Opponents on the soccer field, teen cancer survivors reflect on their friendship

(Provided photo)

On the soccer field, they’re opponents. Off the field, they’re rooting for each other.

Two high school soccer players are fighting a very similar battle.

During Friday’s sectionals game between Webster Thomas and Churchville Chili, Churchville goalie Alex Voglewede made a big save. It was an amazing feeling, because over a year ago, he was sidelined after being diagnosed with leukemia.

“I was scared, because at the time, I didn’t know what leukemia was,” he told 13WHAM.

He endured three months of chemotherapy and lost his hair. Then, a miracle happened last December – nearly 4,000 miles away.

“Luckily enough, they found a bone marrow match from a 31-year-old male in Germany that was willing to donate,” he said.

“Basically, your life, sometimes, hangs in the balance of a little DNA search,” he added.

But he’s not the only one on the field with a similar journey. Nine months ago, his friend, soccer forward Luke Piazza of Webster Thomas, battled testicular cancer.

“I was shocked when I first heard, but I was always positive and knew I’d get through it,” said Piazza.

He had surgery and went through three rounds of chemotherapy, missing 22 days of school.

“The only thing I remember was just lying in bed, always hungry,” he recounted. “But I couldn’t eat too much, because I didn’t want to throw up.”

Piazza wears custom-made cleats from his teammates.
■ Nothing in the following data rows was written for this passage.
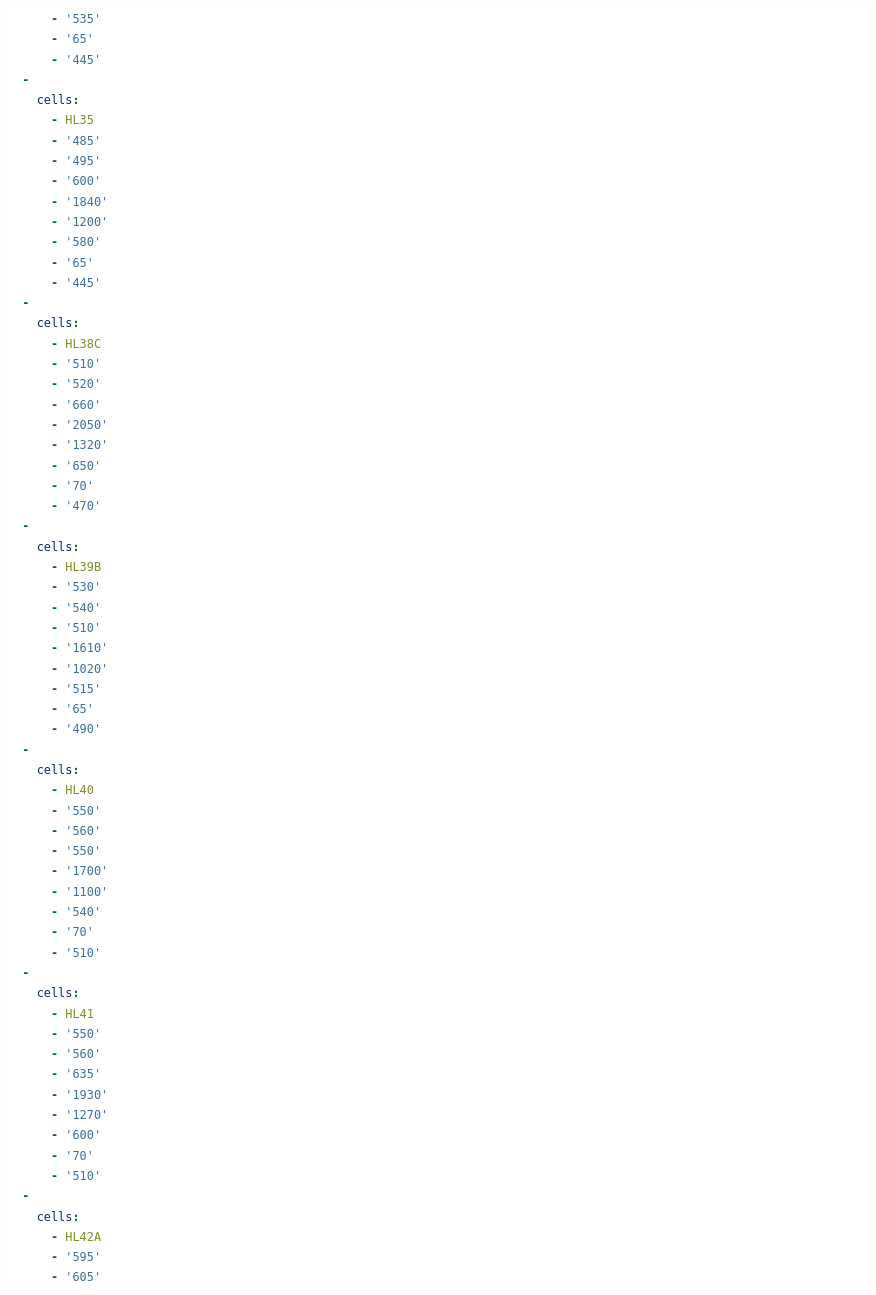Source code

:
 ```yaml
      - '535'
      - '65'
      - '445'
  -
    cells:
      - HL35
      - '485'
      - '495'
      - '600'
      - '1840'
      - '1200'
      - '580'
      - '65'
      - '445'
  -
    cells:
      - HL38C
      - '510'
      - '520'
      - '660'
      - '2050'
      - '1320'
      - '650'
      - '70'
      - '470'
  -
    cells:
      - HL39B
      - '530'
      - '540'
      - '510'
      - '1610'
      - '1020'
      - '515'
      - '65'
      - '490'
  -
    cells:
      - HL40
      - '550'
      - '560'
      - '550'
      - '1700'
      - '1100'
      - '540'
      - '70'
      - '510'
  -
    cells:
      - HL41
      - '550'
      - '560'
      - '635'
      - '1930'
      - '1270'
      - '600'
      - '70'
      - '510'
  -
    cells:
      - HL42A
      - '595'
      - '605'
```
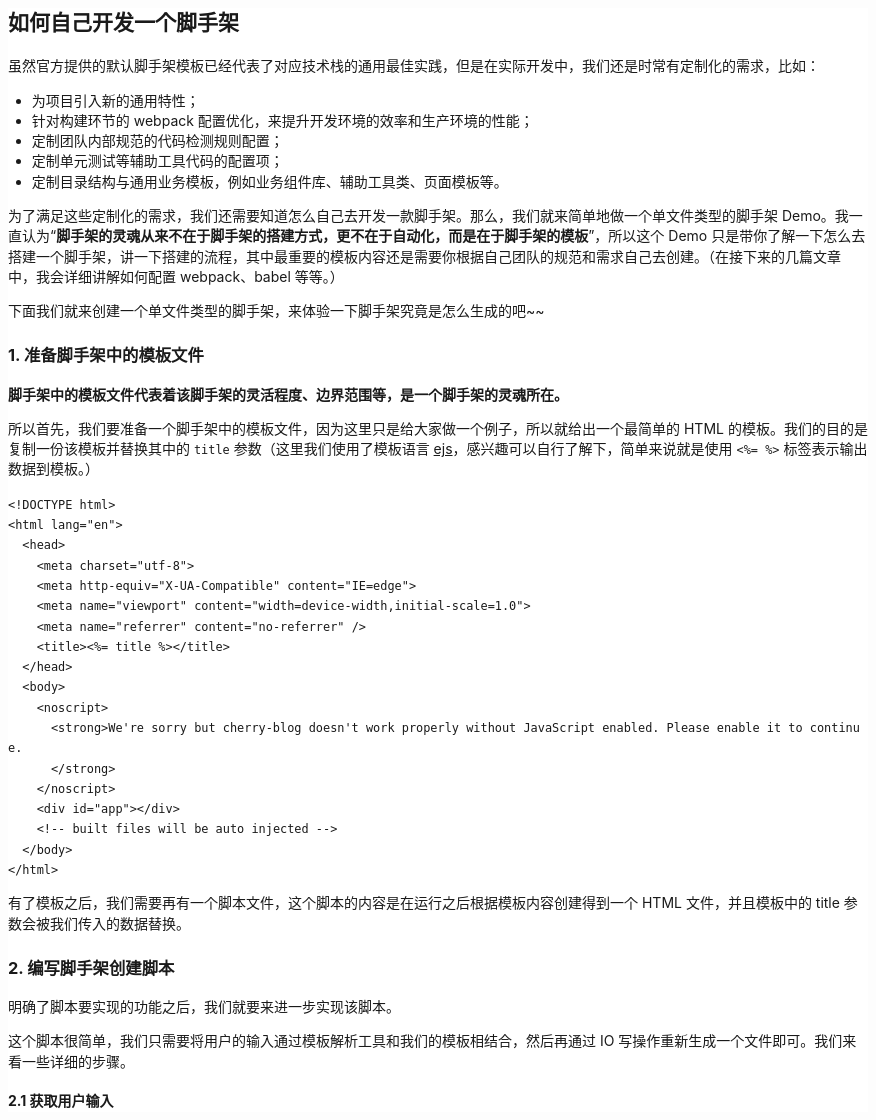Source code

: ## 如何自己开发一个脚手架

虽然官方提供的默认脚手架模板已经代表了对应技术栈的通用最佳实践，但是在实际开发中，我们还是时常有定制化的需求，比如：

-   为项目引入新的通用特性；
-   针对构建环节的 webpack 配置优化，来提升开发环境的效率和生产环境的性能；
-   定制团队内部规范的代码检测规则配置；
-   定制单元测试等辅助工具代码的配置项；
-   定制目录结构与通用业务模板，例如业务组件库、辅助工具类、页面模板等。

为了满足这些定制化的需求，我们还需要知道怎么自己去开发一款脚手架。那么，我们就来简单地做一个单文件类型的脚手架 Demo。我一直认为“**脚手架的灵魂从来不在于脚手架的搭建方式，更不在于自动化，而是在于脚手架的模板**”，所以这个 Demo 只是带你了解一下怎么去搭建一个脚手架，讲一下搭建的流程，其中最重要的模板内容还是需要你根据自己团队的规范和需求自己去创建。（在接下来的几篇文章中，我会详细讲解如何配置 webpack、babel 等等。）

下面我们就来创建一个单文件类型的脚手架，来体验一下脚手架究竟是怎么生成的吧~~

### 1. 准备脚手架中的模板文件

**脚手架中的模板文件代表着该脚手架的灵活程度、边界范围等，是一个脚手架的灵魂所在。**

所以首先，我们要准备一个脚手架中的模板文件，因为这里只是给大家做一个例子，所以就给出一个最简单的 HTML 的模板。我们的目的是复制一份该模板并替换其中的 `title` 参数（这里我们使用了模板语言 [ejs](https://ejs.bootcss.com/)，感兴趣可以自行了解下，简单来说就是使用 `<%= %>` 标签表示输出数据到模板。）

```
<!DOCTYPE html>
<html lang="en">
  <head>
    <meta charset="utf-8">
    <meta http-equiv="X-UA-Compatible" content="IE=edge">
    <meta name="viewport" content="width=device-width,initial-scale=1.0">
    <meta name="referrer" content="no-referrer" />
    <title><%= title %></title>
  </head>
  <body>
    <noscript>
      <strong>We're sorry but cherry-blog doesn't work properly without JavaScript enabled. Please enable it to continue.
      </strong>
    </noscript>
    <div id="app"></div>
    <!-- built files will be auto injected -->
  </body>
</html>
```

有了模板之后，我们需要再有一个脚本文件，这个脚本的内容是在运行之后根据模板内容创建得到一个 HTML 文件，并且模板中的 title 参数会被我们传入的数据替换。

### 2. 编写脚手架创建脚本

明确了脚本要实现的功能之后，我们就要来进一步实现该脚本。

这个脚本很简单，我们只需要将用户的输入通过模板解析工具和我们的模板相结合，然后再通过 IO 写操作重新生成一个文件即可。我们来看一些详细的步骤。

#### 2.1 获取用户输入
His name is on the bottom, as is the date of his first returning game.

“My sister actually came up with the slogan,” said Piazza. “It says, ‘Kick cancer in the nuts.’”

Both cancer survivors were honored at the beginning of the season.

“It was really tough for me,” said Piazza. “It was just hard to watch him go through that, because his treatment was much worse than mine.”

Friday, the two friends were back on the soccer field, this time as competitors.

“I was so excited to get back on the field, because soccer’s always been my favorite sport,” said Piazza.

“Win or lose…we’ll always be family,” Voglewede said.